UNHCR DAFI Scholar and Youth Advocate for Refugees, Deborah Kalumbi, recounted her story as a refugee girl forced to flee her home in Goma, Democratic Republic of the Congo for Zambia, and the challenges she faced in accessing education in a different language in a new country. Education helped me embrace and accept my new life,’ she stressed. She also highlighted how important education is to protect refugees, in particular refugee girls who face increased risks of child marriage and early pregnancies if they are out-of-school.

UNICEF Executive Director, Henrietta H. Fore, stressed that ‘education is the foundation of all humanitarian and development responses’ and must the addressed as a continuum from the first day of an emergency through to recovery and longer-term development. She underscored five areas that must be prioritized to ensure girls in emergencies and protracted crises can have a better access to education: affordability of education, access to distance learning, community mobilization and mentoring, protection and youth participation. ‘Education is the greatest asset we can give to a young people,’ she said.
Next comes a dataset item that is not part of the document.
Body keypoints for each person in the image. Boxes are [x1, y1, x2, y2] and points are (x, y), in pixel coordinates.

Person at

Fore called on all event participants to join forces to connect every child and young person to learning in the coming years – including through access to distance learning and digital skills – which has the potential to truly ‘change the world.’

Canada’s Parliamentary Secretary to the Minister of International Development, Kamal Khera, stressed that ‘Education Cannot Wait has been a leader in demonstrating how education programming can be quickly and efficiently rolled out within the humanitarian, development and peace nexus’. In the context of the COVID-19 pandemic, she stressed the importance of seizing the opportunity of the reopening of schools to create better and more resilient education systems that provide access to the most marginalized and vulnerable children and youth, including the inclusion of refugees in national education systems.
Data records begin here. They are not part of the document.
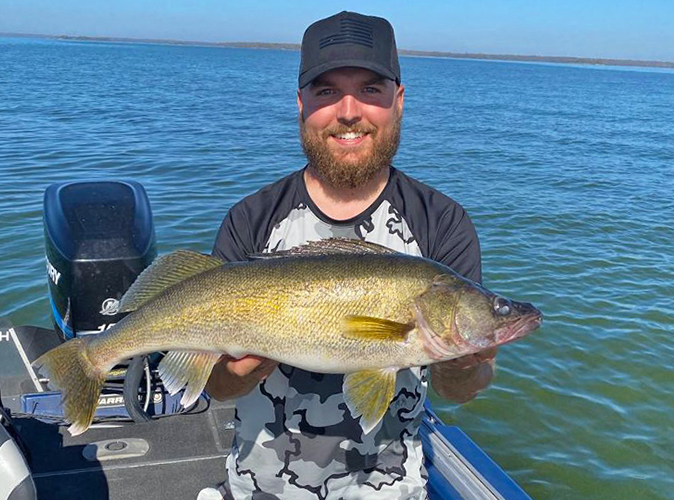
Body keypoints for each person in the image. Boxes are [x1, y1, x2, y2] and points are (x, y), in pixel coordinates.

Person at [205, 11, 496, 500]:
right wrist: (235, 374)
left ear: (398, 101)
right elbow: (216, 387)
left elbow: (456, 391)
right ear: (301, 103)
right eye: (326, 91)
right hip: (261, 488)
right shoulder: (251, 219)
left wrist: (463, 364)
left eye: (370, 90)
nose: (348, 111)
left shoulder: (442, 223)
Theirworld President, Justin Van Fleet, called on world leaders and policymakers to deliver on their commitments to the Sustainable Development Goals. ‘We have the technology and the resources we need, we have all the partners and we know what needs to be done. There is no excuse to not achieve these education goals,’ he stressed. ‘We know that education is what unlocks the solution to the pandemic: economic growth, jobs for young people, better health, nutrition, and we know that investing in early years is what gives a child the best start in life,’ he said. Van Fleet underscored the importance for young people to hold leaders to account and to keep pushing this agenda. ‘There is no excuse to give up right now,’ he said.
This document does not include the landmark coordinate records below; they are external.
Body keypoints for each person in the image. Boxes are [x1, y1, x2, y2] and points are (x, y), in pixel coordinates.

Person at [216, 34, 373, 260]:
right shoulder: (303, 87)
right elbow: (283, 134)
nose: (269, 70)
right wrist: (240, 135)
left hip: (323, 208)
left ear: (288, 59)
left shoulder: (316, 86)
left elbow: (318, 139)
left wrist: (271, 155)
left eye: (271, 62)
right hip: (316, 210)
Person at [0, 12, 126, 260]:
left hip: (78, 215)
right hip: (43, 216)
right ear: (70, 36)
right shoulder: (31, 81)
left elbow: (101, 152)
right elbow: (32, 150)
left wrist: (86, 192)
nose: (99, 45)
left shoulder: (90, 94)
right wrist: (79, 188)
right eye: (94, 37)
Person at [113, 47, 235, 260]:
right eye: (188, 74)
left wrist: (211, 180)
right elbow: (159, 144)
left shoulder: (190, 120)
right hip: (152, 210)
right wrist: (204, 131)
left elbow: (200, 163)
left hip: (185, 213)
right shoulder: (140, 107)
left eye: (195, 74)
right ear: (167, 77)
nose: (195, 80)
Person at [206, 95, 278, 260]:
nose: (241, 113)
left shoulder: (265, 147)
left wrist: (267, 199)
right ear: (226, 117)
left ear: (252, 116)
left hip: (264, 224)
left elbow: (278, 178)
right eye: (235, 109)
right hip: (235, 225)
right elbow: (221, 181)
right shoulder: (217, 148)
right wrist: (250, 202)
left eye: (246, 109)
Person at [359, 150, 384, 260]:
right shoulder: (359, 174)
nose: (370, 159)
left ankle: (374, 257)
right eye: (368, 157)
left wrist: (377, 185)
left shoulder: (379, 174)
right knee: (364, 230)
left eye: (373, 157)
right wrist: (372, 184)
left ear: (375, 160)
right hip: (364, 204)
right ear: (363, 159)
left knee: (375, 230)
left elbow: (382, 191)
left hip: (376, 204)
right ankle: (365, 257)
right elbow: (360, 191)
Norwegian Refugee Council Secretary-General, Jan Egeland, wrapped up the discussion stressing the importance of recognizing achievements in the field of education in emergencies and protracted crises in recent years. ‘There has been progress, we need to build on that.’ However, Egeland stated that youth (15-24 years old) have been excluded from this progress and are largely ‘out of education, out of livelihoods and out of hope’ and must urgently be prioritized. He also underscored the massive setback of the COVID-19 pandemic. ‘The crisis is profound, therefore the investment in alternative education, remote education, new technology has to be much bigger,’ he said. Egeland concluded his remarks with a message from children: ‘we need education as much as we need food, it is a question of survival.’